After a final glare, Julian turns and scans the hodgepodge of pillows on the floor before us. He instantly identifies the vibrant purple cushion in the very center of the room—the prince’s cushion, I guess—as his, and he walks slowly to it, crosses his legs, and sinks to the floor. After I finish drooling at the way he struts, I find my own pillow and less gracefully drop my ass onto it.

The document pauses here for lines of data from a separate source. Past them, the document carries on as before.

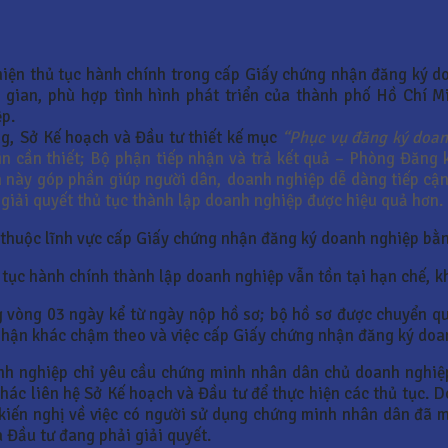
 hiện thủ tục hành chính trong cấp Giấy chứng nhận đăng ký 
ời gian, phù hợp tình hình phát triển của thành phố Hồ Chí 
ệp.
g, Sở Kế hoạch và Đầu tư thiết kế mục
“Phục vụ đăng ký doan
in cần thiết; Bộ phận tiếp nhận và trả kết quả – Phòng Đăng
ến này góp phần giúp người dân, doanh nghiệp dễ dàng tiếp cận
giải quyết thủ tục thành lập doanh nghiệp được hiệu quả hơn.
h thuộc lĩnh vực cấp Giấy chứng nhận đăng ký doanh nghiệp bằ
 tục hành chính thành lập doanh nghiệp vẫn tồn tại hạn chế, kh
ng vòng 03 ngày kể từ ngày nộp hồ sơ; bộ hồ sơ được chuyển 
phận khác chậm theo và việc cấp Giấy chứng nhận đăng ký doan
anh nghiệp chỉ yêu cầu chứng minh nhân dân chủ doanh nghi
hác liên hệ Sở Kế hoạch và Đầu tư để thực hiện các thủ tục. D
 kiến nghị về việc có người sử dụng chứng minh nhân dân đã 
 Đầu tư đang phải giải quyết.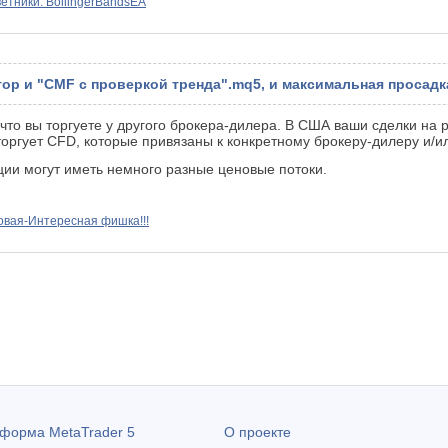
етники: BollingerBandsEA
ор и "CMF с проверкой тренда".mq5, и максимальная просадка
что вы торгуете у другого брокера-дилера. В США ваши сделки на 
 торгует CFD, которые привязаны к конкретному брокеру-дилеру и/и
ии могут иметь немного разные ценовые потоки.
овая-Интересная фишка!!!
атформа
MetaTrader 5
О проекте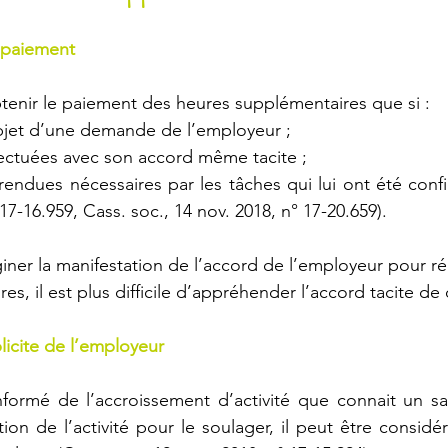
u paiement
btenir le paiement des heures supplémentaires que si :
’objet d’une demande de l’employeur ;
fectuées avec son accord même tacite ;
 rendues nécessaires par les tâches qui lui ont été confi
17-16.959, Cass. soc., 14 nov. 2018, n° 17-20.659).
giner la manifestation de l’accord de l’employeur pour réa
s, il est plus difficile d’appréhender l’accord tacite de c
licite de l’employeur
nformé de l’accroissement d’activité que connait un sala
ation de l’activité pour le soulager, il peut être consid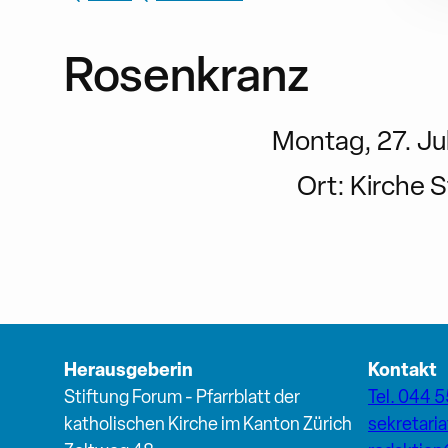
Rosenkranz
Montag, 27. Jul
Ort:
Kirche S
Herausgeberin
Kontakt
Stiftung Forum - Pfarrblatt der
Tel. 044 5
katholischen Kirche im Kanton Zürich
sekretari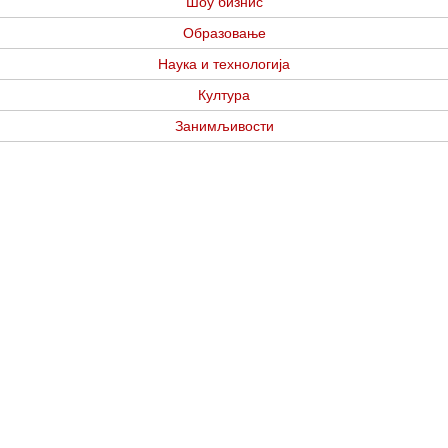
Шоу бизнис
Образовање
Наука и технологија
Култура
Занимљивости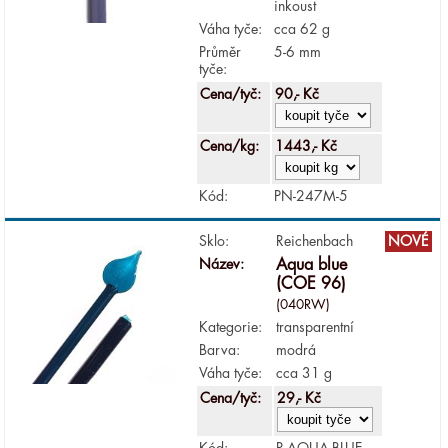
inkoust
Váha tyče:
cca 62 g
Průměr
5-6 mm
tyče:
Cena/tyč:
90,- Kč
Cena/kg:
1443,- Kč
Kód:
PN-247M-5
Sklo:
Reichenbach
NOVÉ
Název:
Aqua blue
(COE 96)
(040RW)
Kategorie:
transparentní
Barva:
modrá
Váha tyče:
cca 31 g
Cena/tyč:
29,- Kč
Kód:
R-AQUA-BLUE-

Once we’re all seated around the little prince, Judy dims the lights and says, “Tonight, friends, we have the joyful addition of two human beings who have been drawn to our group in their search to make this world a fair and equitable place for all. You’ve met Kale, and now please say hello to Julian.”

The crowd minus me—I’m still obsessing over his lips—murmurs its greeting. “Hell-ooo, Ju-li-an.”

“T-tell us th-the reasons you are h-h-here p-please,” urges the guy named Tom, who stutters unless he’s singing—which he confided just before the start of the meeting is what had caused him to be a subject of discrimination and cruelty when he was in high school, except in chorus.

Julian lifts his chin and glares at the group around him.

“I’ve been told there’s nothing about any one of us that makes us less than anybody else, because we’ve got these things called rights—and we’re due them because we’re people.” Julian’s gaze scans his spellbound audience, but he focuses in on me, maybe because I’m the only one in the group who’s close to his age. “I’m here because I want to change the world for people who are LGBTQ.” We’re staring at each other now—it’s like the most intense staring contest I’ve ever… lost. Yeah, I look away first.

I think he’s daring me to tease him for being gay. Because he’s most likely gay, based on his stated reason for joining REHO.

I find myself hoping Julian’s a fan of mushrooms.